Please rewrite the lines of every entry with "pose" changed to "camera" and nothing else altered, leaving the pictures out of your answer.

[Data records]
.....
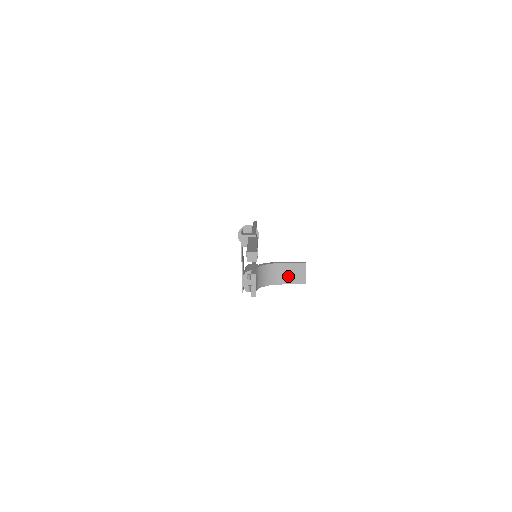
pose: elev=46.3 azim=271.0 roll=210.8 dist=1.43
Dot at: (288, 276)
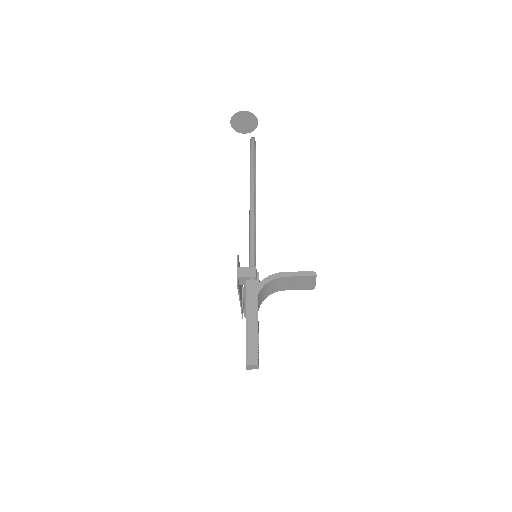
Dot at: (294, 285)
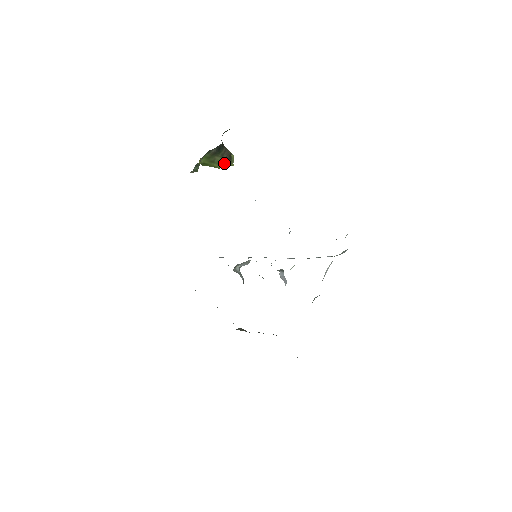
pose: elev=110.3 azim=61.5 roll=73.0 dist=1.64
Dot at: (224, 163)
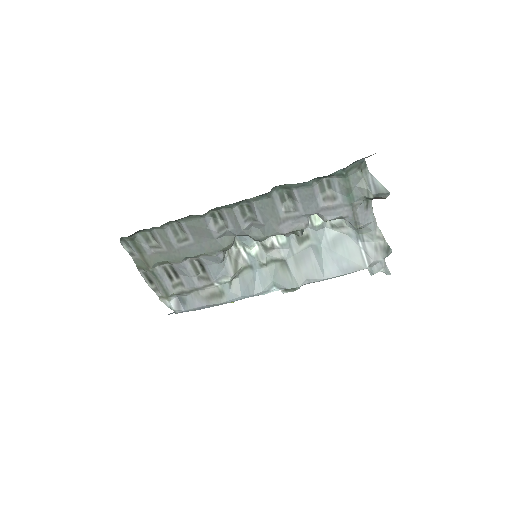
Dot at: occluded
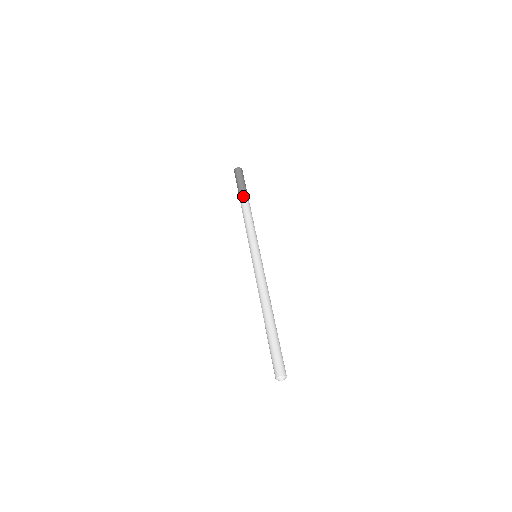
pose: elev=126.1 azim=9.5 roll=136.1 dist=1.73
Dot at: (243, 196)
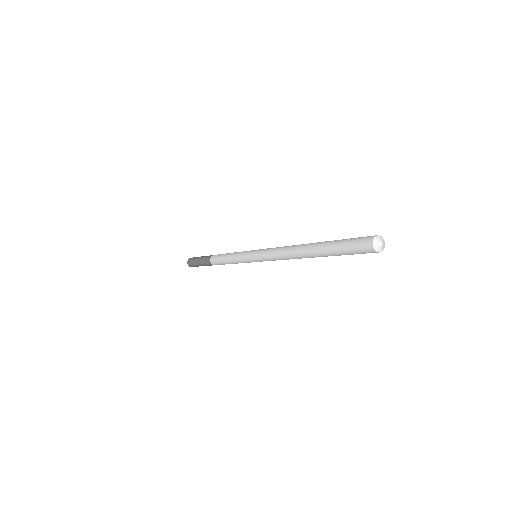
.....
◆ Solution to this task
camera: elev=46.3 azim=271.0 roll=210.8 dist=1.43
Dot at: (288, 276)
Dot at: (294, 285)
camera: elev=110.3 azim=61.5 roll=73.0 dist=1.64
Dot at: (224, 163)
Dot at: occluded
camera: elev=126.1 azim=9.5 roll=136.1 dist=1.73
Dot at: (243, 196)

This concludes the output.